BRENDON BURNS
Pleasance, Edinburgh
August, 2000

Like Scott Capurro, Brendon Burns sets out this year to challenge preconceptions and black/white reasoning (hence his poster design) in the most forthright way. By pointing his big Aussie mouth at anything that heaves into view, he plays loudly and bluntly yet still amiably with our notions of liberalism, conservatism, and our urge always to pigeonhole views. Around halfway through his set on the night I saw him, he noticed an inconsistency in our laugh response to a couple of his "bits" and sardonically remarked, "I do find it interesting that you have more comedic sympathy for Charles Manson than for people allergic to nuts." That's Burns all over: pathologically incapable of turning his exuberance control below a 12, but sharp as a well-honed tack with it.

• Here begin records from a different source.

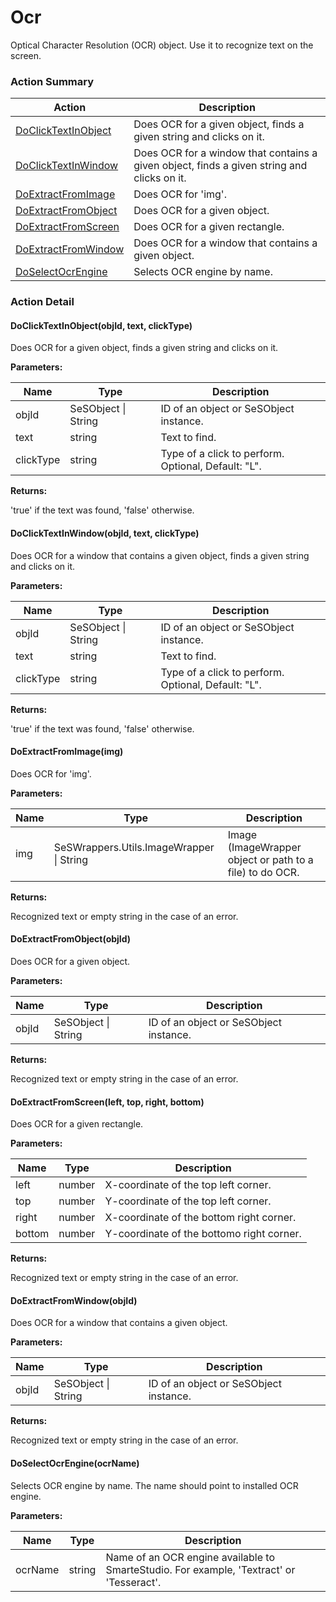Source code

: # Ocr

Optical Character Resolution (OCR) object. Use it to recognize text on the screen.






<!-- ============================== property summary ========================== -->

	
<!-- ============================== action summary ========================== -->



### Action Summary

|  **Action** | **Description** | 
| ----------- | --------------- |
|	[DoClickTextInObject](#DoClickTextInObject) | Does OCR for a given object, finds a given string and clicks on it. |
|	[DoClickTextInWindow](#DoClickTextInWindow) | Does OCR for a window that contains a given object, finds a given string and clicks on it. |
|	[DoExtractFromImage](#DoExtractFromImage) | Does OCR for 'img'. |
|	[DoExtractFromObject](#DoExtractFromObject) | Does OCR for a given object. |
|	[DoExtractFromScreen](#DoExtractFromScreen) | Does OCR for a given rectangle. |
|	[DoExtractFromWindow](#DoExtractFromWindow) | Does OCR for a window that contains a given object. |
|	[DoSelectOcrEngine](#DoSelectOcrEngine) | Selects OCR engine by name. |




<!-- ============================== property detail ========================== -->
	
	
<!-- ============================== action detail ========================== -->
	
### Action Detail
		
<a name="DoClickTextInObject"></a>    
#### DoClickTextInObject(objId, text, clickType)

Does OCR for a given object, finds a given string and clicks on it.


**Parameters:**

|	**Name** | **Type** | **Description** |
| ---------- | -------- | --------------- |
| objId | SeSObject \| String |	ID of an object or SeSObject instance. |
| text | string |	Text to find. |
| clickType | string |	Type of a click to perform.<br>Optional, Default: "L". |




**Returns:**

'true' if the text was found, 'false' otherwise.




<a name="DoClickTextInWindow"></a>    
#### DoClickTextInWindow(objId, text, clickType)

Does OCR for a window that contains a given object, finds a given string and clicks on it.


**Parameters:**

|	**Name** | **Type** | **Description** |
| ---------- | -------- | --------------- |
| objId | SeSObject \| String |	ID of an object or SeSObject instance. |
| text | string |	Text to find. |
| clickType | string |	Type of a click to perform.<br>Optional, Default: "L". |




**Returns:**

'true' if the text was found, 'false' otherwise.




<a name="DoExtractFromImage"></a>    
#### DoExtractFromImage(img)

Does OCR for 'img'.


**Parameters:**

|	**Name** | **Type** | **Description** |
| ---------- | -------- | --------------- |
| img | SeSWrappers.Utils.ImageWrapper \| String |	Image (ImageWrapper object or path to a file) to do OCR. |




**Returns:**

Recognized text or empty string in the case of an error.




<a name="DoExtractFromObject"></a>    
#### DoExtractFromObject(objId)

Does OCR for a given object.


**Parameters:**

|	**Name** | **Type** | **Description** |
| ---------- | -------- | --------------- |
| objId | SeSObject \| String |	ID of an object or SeSObject instance. |




**Returns:**

Recognized text or empty string in the case of an error.




<a name="DoExtractFromScreen"></a>    
#### DoExtractFromScreen(left, top, right, bottom)

Does OCR for a given rectangle.


**Parameters:**

|	**Name** | **Type** | **Description** |
| ---------- | -------- | --------------- |
| left | number |	X-coordinate of the top left corner. |
| top | number |	Y-coordinate of the top left corner. |
| right | number |	X-coordinate of the bottom right corner. |
| bottom | number |	Y-coordinate of the bottomo right corner. |




**Returns:**

Recognized text or empty string in the case of an error.




<a name="DoExtractFromWindow"></a>    
#### DoExtractFromWindow(objId)

Does OCR for a window that contains a given object.


**Parameters:**

|	**Name** | **Type** | **Description** |
| ---------- | -------- | --------------- |
| objId | SeSObject \| String |	ID of an object or SeSObject instance. |




**Returns:**

Recognized text or empty string in the case of an error.




<a name="DoSelectOcrEngine"></a>    
#### DoSelectOcrEngine(ocrName)

Selects OCR engine by name. The name should point to installed OCR engine.


**Parameters:**

|	**Name** | **Type** | **Description** |
| ---------- | -------- | --------------- |
| ocrName | string |	Name of an OCR engine available to SmarteStudio. For example, 'Textract' or 'Tesseract'. |






	

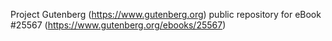 Project Gutenberg (https://www.gutenberg.org) public repository for eBook #25567 (https://www.gutenberg.org/ebooks/25567)
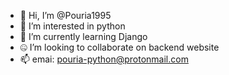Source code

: - 👋 Hi, I’m @Pouria1995
- 👀 I’m interested in python 
- 🌱 I’m currently learning Django
- 🤐 I’m looking to collaborate on backend website 
- 📫 emai: pouria-python@protonmail.com

<!---
Pouria1995/Pouria1995 is a ✨ special ✨ repository because its `README.md` (this file) appears on your GitHub profile.
You can click the Preview link to take a look at your changes.
--->
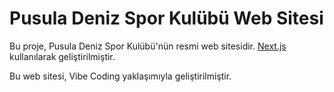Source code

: # Pusula Deniz Spor Kulübü Web Sitesi

Bu proje, Pusula Deniz Spor Kulübü'nün resmi web sitesidir. [Next.js](https://nextjs.org) kullanılarak geliştirilmiştir.

Bu web sitesi, Vibe Coding yaklaşımıyla geliştirilmiştir.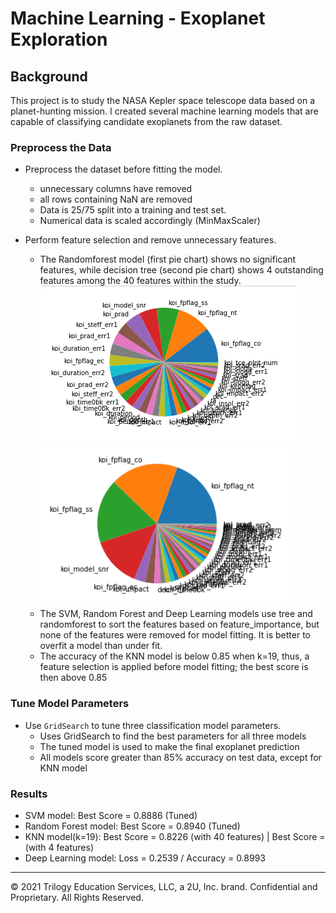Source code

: # Machine Learning - Exoplanet Exploration


## Background

This project is to study the NASA Kepler space telescope data based on a planet-hunting mission. I created several machine learning models that are capable of classifying candidate exoplanets from the raw dataset.

### Preprocess the Data

* Preprocess the dataset before fitting the model.
    - unnecessary columns have removed
    - all rows containing NaN are removed
    - Data is 25/75 split into a training and test set.
    - Numerical data is scaled accordingly (MinMaxScaler)
    
* Perform feature selection and remove unnecessary features.
    - The Randomforest model (first pie chart) shows no significant features, while decision tree (second pie chart) shows 4 outstanding features among the 40 features within the study.
    ![rf_pie](image/RF_pie.png)
    ![tree_pie](image/tree_pie.png)
    - The SVM, Random Forest and Deep Learning models use tree and randomforest to sort the features based on feature_importance, but none of the features were removed for model fitting. It is better to overfit a model than under fit.
    - The accuracy of the KNN model is below 0.85 when k=19, thus, a feature selection is applied before model fitting; the best score is then above 0.85
    




### Tune Model Parameters

* Use `GridSearch` to tune three classification model parameters.
    - Uses GridSearch to find the best parameters for all three models
    - The tuned model is used to make the final exoplanet prediction
    - All models score greater than 85% accuracy on test data, except for KNN model

### Results

* SVM model: Best Score = 0.8886 (Tuned)
* Random Forest model: Best Score = 0.8940 (Tuned)
* KNN model(k=19): Best Score = 0.8226 (with 40 features) | Best Score =(with 4 features)
* Deep Learning model: Loss = 0.2539 / Accuracy = 0.8993


- - -

© 2021 Trilogy Education Services, LLC, a 2U, Inc. brand. Confidential and Proprietary. All Rights Reserved.
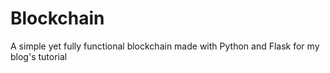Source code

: # Blockchain
A simple yet fully functional blockchain made with Python and Flask for my blog's tutorial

He is particularly acute on the tendency of the "right-on" to appropriate for themselves the righteousness of victim groups, and on taking the mick out of both our conditioned responses as a comedy audience and his own as a performer; less so in occasional bilious throwaway remarks about students and critics, which constitute the kind of generalisations he spends the rest of the hour rightly deploring. His comedy is serious, but he can never resist poking away – even at himself – for long enough to let it ever descend into earnestness, the lovable great hoon.